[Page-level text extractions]
—————
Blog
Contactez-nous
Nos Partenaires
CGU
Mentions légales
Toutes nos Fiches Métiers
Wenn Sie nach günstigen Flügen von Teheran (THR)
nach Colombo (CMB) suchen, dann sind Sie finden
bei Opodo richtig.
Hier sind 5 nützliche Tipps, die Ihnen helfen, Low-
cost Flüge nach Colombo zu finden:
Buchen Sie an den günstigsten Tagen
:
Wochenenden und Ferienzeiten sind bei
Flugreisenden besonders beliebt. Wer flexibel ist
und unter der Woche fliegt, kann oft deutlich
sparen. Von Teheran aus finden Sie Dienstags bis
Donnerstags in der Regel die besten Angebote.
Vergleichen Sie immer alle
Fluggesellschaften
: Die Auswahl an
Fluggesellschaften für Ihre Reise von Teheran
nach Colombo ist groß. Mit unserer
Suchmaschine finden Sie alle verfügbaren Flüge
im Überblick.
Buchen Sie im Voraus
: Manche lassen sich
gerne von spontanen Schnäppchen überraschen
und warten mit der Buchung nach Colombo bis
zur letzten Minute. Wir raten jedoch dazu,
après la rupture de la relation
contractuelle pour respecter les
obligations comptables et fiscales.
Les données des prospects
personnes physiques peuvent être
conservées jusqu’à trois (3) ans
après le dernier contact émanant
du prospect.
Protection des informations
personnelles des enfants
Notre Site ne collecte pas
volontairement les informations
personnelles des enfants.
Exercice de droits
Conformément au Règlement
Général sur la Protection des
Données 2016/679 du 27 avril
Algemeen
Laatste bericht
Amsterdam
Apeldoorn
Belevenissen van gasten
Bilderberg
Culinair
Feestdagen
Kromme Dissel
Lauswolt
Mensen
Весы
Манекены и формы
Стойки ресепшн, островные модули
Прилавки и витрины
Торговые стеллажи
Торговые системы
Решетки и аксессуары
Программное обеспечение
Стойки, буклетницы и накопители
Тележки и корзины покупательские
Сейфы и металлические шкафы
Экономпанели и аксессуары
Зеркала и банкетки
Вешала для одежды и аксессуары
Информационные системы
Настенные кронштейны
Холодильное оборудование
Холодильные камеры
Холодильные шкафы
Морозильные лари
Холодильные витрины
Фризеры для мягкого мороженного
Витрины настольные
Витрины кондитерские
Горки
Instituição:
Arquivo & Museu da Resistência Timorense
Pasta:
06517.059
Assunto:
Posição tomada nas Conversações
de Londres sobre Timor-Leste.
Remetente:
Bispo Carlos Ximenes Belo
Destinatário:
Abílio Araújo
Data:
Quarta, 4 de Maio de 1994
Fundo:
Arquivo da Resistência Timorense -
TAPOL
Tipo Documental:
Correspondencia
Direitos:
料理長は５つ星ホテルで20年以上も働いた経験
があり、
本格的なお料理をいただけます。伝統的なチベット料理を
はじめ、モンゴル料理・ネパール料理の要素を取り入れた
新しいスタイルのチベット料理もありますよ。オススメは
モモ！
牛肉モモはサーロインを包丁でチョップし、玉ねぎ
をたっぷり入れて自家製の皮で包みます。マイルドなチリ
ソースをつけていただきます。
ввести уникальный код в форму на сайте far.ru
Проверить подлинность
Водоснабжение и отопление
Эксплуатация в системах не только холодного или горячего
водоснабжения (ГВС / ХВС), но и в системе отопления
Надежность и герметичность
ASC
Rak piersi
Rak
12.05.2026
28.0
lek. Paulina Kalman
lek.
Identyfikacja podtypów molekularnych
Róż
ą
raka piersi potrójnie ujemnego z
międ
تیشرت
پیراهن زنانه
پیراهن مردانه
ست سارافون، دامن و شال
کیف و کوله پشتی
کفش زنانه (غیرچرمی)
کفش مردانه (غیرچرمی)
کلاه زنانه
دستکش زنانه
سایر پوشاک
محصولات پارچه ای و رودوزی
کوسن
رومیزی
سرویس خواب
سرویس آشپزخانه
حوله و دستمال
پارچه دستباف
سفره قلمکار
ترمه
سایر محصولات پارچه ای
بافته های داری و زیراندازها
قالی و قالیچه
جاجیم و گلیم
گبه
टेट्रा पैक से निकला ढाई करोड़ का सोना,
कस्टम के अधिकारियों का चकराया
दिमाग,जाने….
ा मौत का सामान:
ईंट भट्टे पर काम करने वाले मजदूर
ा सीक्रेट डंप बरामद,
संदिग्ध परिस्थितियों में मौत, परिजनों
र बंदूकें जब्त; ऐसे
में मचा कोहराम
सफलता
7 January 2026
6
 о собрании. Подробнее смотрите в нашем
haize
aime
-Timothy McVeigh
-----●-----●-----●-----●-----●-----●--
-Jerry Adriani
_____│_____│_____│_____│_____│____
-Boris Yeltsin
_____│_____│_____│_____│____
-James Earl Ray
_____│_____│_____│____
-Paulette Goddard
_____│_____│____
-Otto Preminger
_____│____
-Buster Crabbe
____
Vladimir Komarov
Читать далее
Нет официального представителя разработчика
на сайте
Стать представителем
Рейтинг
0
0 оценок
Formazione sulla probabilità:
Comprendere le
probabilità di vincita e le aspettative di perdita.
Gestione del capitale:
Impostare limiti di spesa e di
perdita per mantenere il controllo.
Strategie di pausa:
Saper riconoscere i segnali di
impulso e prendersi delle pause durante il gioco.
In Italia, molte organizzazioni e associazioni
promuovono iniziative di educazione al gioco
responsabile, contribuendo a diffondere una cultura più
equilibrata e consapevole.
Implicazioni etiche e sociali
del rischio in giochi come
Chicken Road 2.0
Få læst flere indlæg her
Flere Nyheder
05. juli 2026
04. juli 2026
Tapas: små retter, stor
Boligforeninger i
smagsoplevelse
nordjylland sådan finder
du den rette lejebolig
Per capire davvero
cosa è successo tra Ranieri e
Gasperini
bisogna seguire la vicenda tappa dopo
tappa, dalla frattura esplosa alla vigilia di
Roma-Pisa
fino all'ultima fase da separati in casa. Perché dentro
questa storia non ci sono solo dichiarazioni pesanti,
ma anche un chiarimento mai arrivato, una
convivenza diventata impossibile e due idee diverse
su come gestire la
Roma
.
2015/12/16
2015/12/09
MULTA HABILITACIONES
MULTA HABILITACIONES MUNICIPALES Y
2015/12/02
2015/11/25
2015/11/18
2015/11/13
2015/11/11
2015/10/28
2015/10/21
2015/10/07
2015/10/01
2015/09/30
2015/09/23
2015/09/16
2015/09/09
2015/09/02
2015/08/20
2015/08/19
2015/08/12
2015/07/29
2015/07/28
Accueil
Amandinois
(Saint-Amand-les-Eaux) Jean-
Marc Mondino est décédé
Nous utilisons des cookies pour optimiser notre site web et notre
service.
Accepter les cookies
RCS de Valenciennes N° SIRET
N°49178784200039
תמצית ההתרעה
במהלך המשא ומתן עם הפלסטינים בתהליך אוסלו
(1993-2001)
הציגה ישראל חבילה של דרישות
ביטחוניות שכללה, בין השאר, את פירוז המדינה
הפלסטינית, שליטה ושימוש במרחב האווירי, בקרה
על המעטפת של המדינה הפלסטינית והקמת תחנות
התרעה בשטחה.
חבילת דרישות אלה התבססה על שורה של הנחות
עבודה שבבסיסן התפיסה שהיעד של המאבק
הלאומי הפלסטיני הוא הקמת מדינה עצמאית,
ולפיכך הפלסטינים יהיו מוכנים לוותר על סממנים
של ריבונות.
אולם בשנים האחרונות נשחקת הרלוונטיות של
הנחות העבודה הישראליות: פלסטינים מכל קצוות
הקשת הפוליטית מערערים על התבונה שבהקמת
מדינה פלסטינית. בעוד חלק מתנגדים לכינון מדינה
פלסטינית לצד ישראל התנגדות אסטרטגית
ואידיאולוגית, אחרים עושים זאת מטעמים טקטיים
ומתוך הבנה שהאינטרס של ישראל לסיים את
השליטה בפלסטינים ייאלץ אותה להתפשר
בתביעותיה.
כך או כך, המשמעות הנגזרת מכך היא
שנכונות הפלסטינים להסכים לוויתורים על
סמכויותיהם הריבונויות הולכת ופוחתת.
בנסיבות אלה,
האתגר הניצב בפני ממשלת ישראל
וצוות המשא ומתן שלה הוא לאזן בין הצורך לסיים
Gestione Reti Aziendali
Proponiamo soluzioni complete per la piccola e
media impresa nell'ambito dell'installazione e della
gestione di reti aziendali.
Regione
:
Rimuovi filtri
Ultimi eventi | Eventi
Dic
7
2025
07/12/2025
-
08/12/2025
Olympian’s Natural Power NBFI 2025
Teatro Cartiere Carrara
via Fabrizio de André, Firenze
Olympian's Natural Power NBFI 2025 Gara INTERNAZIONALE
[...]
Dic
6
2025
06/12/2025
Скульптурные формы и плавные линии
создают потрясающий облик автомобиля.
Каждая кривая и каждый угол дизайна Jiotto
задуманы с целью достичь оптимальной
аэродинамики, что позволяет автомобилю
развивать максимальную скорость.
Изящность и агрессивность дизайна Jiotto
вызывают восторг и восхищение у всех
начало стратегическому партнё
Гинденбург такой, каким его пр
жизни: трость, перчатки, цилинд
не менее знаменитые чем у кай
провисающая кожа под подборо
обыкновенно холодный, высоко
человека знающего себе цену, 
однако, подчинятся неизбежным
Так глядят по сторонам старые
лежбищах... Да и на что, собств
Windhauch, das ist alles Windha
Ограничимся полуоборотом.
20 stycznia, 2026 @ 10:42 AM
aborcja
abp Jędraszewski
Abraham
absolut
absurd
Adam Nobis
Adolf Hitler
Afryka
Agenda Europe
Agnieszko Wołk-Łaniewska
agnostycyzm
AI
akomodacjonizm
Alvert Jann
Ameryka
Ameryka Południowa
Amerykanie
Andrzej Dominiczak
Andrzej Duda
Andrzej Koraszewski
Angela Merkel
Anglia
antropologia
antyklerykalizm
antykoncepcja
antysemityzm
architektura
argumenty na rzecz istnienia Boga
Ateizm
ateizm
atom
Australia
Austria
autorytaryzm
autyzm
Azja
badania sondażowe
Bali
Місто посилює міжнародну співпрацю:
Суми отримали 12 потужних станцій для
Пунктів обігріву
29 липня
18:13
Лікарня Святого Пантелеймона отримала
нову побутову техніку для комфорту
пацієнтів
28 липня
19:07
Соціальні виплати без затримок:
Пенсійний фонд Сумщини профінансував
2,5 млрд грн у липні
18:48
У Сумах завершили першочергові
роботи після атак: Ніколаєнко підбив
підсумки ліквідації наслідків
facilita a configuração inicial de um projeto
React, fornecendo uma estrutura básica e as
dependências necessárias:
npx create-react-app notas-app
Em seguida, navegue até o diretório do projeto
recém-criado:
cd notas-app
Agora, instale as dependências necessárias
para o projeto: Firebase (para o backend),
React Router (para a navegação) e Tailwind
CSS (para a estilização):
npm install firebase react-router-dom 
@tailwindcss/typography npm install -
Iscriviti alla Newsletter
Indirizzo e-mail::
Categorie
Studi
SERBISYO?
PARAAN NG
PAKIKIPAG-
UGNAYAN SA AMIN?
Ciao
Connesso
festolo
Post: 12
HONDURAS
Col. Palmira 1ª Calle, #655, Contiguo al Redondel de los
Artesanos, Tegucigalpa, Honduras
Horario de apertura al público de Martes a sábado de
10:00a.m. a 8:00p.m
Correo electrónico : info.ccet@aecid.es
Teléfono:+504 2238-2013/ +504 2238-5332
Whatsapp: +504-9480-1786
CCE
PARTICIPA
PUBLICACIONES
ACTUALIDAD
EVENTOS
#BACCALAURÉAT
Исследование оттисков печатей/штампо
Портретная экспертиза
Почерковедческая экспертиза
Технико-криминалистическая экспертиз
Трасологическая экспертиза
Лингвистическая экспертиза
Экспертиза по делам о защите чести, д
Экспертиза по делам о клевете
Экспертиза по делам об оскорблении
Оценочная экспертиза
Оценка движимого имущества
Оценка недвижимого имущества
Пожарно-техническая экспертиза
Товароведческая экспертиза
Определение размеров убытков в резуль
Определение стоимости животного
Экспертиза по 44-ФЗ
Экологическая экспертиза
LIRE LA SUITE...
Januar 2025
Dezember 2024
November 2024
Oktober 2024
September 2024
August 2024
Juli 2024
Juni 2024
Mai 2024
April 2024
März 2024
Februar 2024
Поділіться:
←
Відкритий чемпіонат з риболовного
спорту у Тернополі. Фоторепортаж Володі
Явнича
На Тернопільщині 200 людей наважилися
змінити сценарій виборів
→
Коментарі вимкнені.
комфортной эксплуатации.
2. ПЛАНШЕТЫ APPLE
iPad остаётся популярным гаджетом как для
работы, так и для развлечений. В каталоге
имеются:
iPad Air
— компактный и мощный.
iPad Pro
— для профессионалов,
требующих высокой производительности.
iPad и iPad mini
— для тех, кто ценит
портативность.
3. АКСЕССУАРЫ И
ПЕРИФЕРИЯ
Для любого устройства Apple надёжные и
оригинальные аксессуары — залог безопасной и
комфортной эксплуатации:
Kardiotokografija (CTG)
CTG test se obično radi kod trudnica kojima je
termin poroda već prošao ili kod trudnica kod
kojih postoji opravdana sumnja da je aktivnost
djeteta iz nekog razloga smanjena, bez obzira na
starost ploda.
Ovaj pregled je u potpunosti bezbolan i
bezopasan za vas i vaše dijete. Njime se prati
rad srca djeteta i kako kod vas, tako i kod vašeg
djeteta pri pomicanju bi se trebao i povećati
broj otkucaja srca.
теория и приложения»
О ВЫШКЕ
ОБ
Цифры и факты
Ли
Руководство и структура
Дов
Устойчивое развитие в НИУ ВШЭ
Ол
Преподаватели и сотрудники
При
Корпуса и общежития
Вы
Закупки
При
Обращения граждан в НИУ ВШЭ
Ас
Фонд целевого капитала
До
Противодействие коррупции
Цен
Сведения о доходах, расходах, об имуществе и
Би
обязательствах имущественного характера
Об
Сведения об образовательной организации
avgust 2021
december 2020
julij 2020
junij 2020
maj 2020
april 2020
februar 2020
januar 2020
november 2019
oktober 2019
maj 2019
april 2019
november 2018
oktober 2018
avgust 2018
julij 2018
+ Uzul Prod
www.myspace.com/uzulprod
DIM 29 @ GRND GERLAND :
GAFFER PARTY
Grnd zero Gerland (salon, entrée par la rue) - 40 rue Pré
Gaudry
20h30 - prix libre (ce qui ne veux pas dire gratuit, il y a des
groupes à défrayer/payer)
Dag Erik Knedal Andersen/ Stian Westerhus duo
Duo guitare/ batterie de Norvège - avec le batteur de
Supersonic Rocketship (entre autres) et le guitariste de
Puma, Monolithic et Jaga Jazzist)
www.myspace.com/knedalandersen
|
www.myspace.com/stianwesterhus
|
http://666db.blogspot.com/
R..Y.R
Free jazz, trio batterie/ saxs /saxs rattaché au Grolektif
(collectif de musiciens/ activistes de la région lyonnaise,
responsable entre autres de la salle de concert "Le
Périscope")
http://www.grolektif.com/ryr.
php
—————
* **Your assignment**:
Beginning at the first line of the records, retype exactly every line up to and including the one with "und unter der Woche fliegt, kann oft deutlich".

* **Answer box**:
Blog
Contactez-nous
Nos Partenaires
CGU
Mentions légales
Toutes nos Fiches Métiers
Wenn Sie nach günstigen Flügen von Teheran (THR)
nach Colombo (CMB) suchen, dann sind Sie finden
bei Opodo richtig.
Hier sind 5 nützliche Tipps, die Ihnen helfen, Low-
cost Flüge nach Colombo zu finden:
Buchen Sie an den günstigsten Tagen
:
Wochenenden und Ferienzeiten sind bei
Flugreisenden besonders beliebt. Wer flexibel ist
und unter der Woche fliegt, kann oft deutlich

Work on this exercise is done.